◆ **PROVIDED ENTRIES**:
####

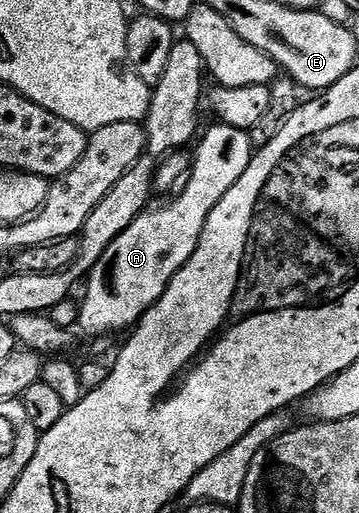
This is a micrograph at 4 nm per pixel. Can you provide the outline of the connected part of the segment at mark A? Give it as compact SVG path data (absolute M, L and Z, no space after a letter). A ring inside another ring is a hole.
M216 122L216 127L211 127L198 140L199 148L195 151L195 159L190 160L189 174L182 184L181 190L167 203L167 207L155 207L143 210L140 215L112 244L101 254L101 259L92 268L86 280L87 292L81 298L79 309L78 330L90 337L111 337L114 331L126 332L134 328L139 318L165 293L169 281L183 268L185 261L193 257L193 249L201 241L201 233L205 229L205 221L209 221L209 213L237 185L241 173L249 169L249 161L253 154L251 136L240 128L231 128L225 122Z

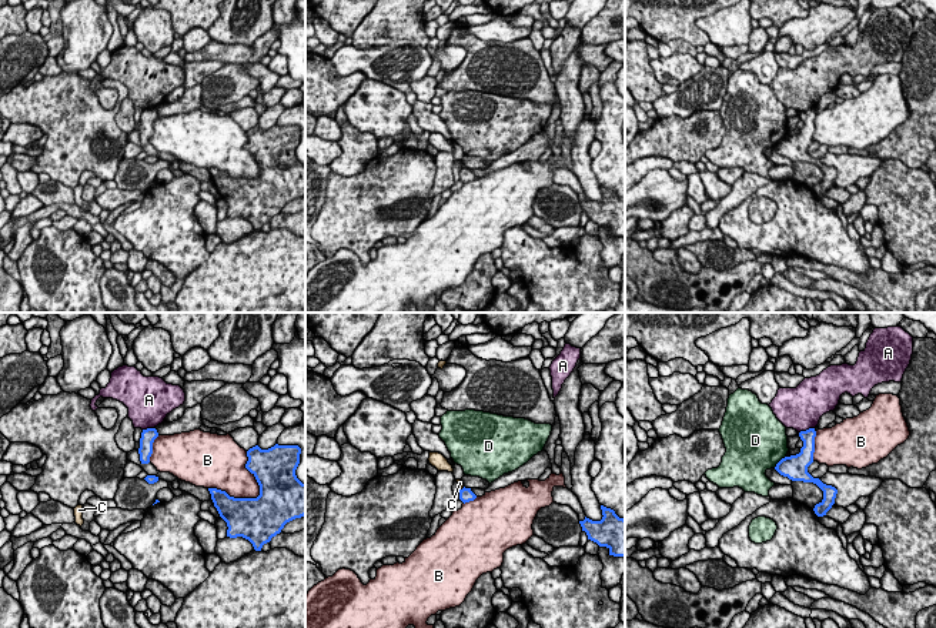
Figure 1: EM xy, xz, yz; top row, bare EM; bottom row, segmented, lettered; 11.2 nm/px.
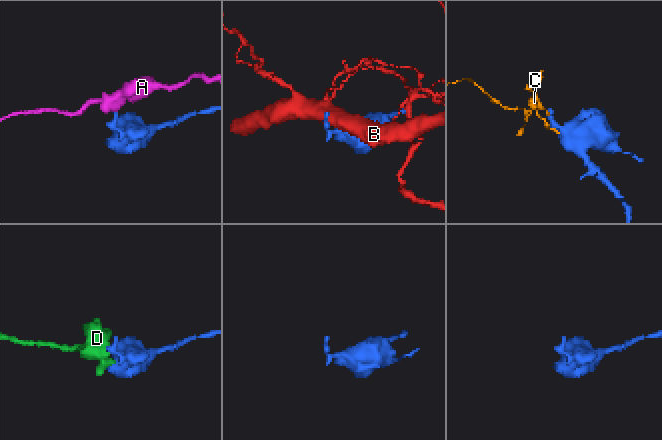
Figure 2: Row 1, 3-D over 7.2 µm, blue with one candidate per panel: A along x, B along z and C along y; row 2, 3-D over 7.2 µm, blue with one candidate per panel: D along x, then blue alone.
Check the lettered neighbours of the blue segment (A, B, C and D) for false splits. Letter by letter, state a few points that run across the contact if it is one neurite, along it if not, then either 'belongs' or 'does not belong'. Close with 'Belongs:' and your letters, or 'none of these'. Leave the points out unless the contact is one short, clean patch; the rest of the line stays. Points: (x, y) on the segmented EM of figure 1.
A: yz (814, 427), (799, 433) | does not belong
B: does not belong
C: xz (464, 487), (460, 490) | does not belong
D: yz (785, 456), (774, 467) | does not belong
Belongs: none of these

####

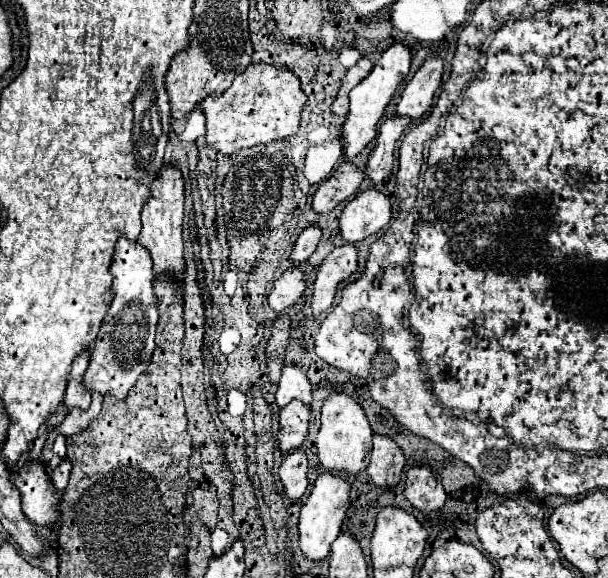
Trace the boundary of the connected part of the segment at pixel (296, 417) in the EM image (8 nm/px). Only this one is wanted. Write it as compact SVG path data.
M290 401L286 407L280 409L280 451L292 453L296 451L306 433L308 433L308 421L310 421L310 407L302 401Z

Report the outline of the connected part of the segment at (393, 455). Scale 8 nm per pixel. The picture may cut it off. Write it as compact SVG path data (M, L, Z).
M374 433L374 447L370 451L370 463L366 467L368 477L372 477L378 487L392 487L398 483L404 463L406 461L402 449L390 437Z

####

◆ **TASK ITEM**:
Leaving out all pictures, set down exactly the lines of the material above, from the line with "This is a micrograph" to the line with "Figure 2: Row" inclusive, and no others.

◆ **SOLUTION**:
This is a micrograph at 4 nm per pixel. Can you provide the outline of the connected part of the segment at mark A? Give it as compact SVG path data (absolute M, L and Z, no space after a letter). A ring inside another ring is a hole.
M216 122L216 127L211 127L198 140L199 148L195 151L195 159L190 160L189 174L182 184L181 190L167 203L167 207L155 207L143 210L140 215L112 244L101 254L101 259L92 268L86 280L87 292L81 298L79 309L78 330L90 337L111 337L114 331L126 332L134 328L139 318L165 293L169 281L183 268L185 261L193 257L193 249L201 241L201 233L205 229L205 221L209 221L209 213L237 185L241 173L249 169L249 161L253 154L251 136L240 128L231 128L225 122Z

Figure 1: EM xy, xz, yz; top row, bare EM; bottom row, segmented, lettered; 11.2 nm/px.
Figure 2: Row 1, 3-D over 7.2 µm, blue with one candidate per panel: A along x, B along z and C along y; row 2, 3-D over 7.2 µm, blue with one candidate per panel: D along x, then blue alone.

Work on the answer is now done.